Humans must become simultaneously better and more evil because what is most evil is necessary for the Overhuman’s highest flourishing.

By Friedrich Nietzsche, from Thus Spoke Zarathustra

Key Arguments

  • He issues a paradoxical imperative to become 'better and more evil', indicating that moral elevation requires intensifying the very drives labeled evil.
  • He asserts a teleological justification: 'What is most evil is necessary for the Overhuman’s best,' tying intensified 'evil' to the goal of the Overhuman.
  • This reframes 'evil' as a necessary ingredient of creation, rank, and overcoming rather than a defect to be expunged.

Source Quotes

For evil is the human’s best strength. ‘The human being must become better and more evil’– thus teach.
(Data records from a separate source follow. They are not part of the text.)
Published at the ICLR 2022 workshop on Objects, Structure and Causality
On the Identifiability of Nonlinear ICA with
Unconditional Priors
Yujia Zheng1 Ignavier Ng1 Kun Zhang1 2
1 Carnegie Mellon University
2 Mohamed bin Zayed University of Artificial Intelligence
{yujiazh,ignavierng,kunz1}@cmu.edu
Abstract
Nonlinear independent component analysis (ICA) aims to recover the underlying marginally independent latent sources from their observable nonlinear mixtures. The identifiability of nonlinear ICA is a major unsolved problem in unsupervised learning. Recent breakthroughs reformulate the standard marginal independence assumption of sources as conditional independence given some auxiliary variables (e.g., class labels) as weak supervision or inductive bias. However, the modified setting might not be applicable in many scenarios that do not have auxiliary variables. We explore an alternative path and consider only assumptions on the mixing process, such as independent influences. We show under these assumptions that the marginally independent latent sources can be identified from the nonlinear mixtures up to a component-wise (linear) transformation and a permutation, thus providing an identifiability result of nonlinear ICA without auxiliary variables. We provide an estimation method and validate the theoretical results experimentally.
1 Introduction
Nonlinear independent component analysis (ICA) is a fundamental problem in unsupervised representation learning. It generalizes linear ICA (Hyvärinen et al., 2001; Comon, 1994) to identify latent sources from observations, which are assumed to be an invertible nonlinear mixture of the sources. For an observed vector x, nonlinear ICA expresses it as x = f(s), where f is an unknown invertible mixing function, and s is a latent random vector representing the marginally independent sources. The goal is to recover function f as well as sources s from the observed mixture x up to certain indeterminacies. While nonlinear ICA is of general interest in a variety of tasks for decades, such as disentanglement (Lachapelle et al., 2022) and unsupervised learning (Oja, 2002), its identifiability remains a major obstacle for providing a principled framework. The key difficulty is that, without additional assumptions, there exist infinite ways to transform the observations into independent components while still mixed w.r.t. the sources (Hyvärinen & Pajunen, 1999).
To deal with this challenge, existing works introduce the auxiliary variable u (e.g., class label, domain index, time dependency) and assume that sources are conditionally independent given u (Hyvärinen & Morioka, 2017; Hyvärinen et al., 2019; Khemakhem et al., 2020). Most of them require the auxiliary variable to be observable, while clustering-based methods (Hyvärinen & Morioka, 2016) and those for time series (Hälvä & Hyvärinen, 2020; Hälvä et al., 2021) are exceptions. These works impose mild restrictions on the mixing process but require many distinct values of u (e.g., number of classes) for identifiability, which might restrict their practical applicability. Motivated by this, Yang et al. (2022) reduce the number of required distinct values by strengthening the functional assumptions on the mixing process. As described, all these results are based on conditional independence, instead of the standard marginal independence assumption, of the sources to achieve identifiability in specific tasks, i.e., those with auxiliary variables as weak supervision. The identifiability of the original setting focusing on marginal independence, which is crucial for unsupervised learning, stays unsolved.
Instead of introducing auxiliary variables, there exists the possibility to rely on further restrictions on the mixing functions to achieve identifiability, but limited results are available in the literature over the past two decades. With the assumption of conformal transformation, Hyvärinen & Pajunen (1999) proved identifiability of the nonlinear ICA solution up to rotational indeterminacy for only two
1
What is most evil is necessary for the Overhuman’s best.
‘The human being must become better and more evil’– thus teach. What is most evil is necessary for the Overhuman’s best. It may have been good for that preacher of the little people that he suffered and bore man’s sin.

Key Concepts

  • ‘The human being must become better and more evil’– thus
  • What is most evil is necessary for the Overhuman’s best.

Context

Continuing the revaluation, Zarathustra turns the acknowledgment of 'evil' into a normative program oriented toward the Overhuman.

Perspectives

Nietzsche
Agrees: creative-transgressive forces condemned by herd morality are required for cultural and physiological elevation; 'better' here means stronger, more affirmative, more creating.
Zarathustra
Commands his 'own' to cultivate and sublimate the strongest drives, accepting the scandal that true betterment entails becoming 'more evil' by herd standards.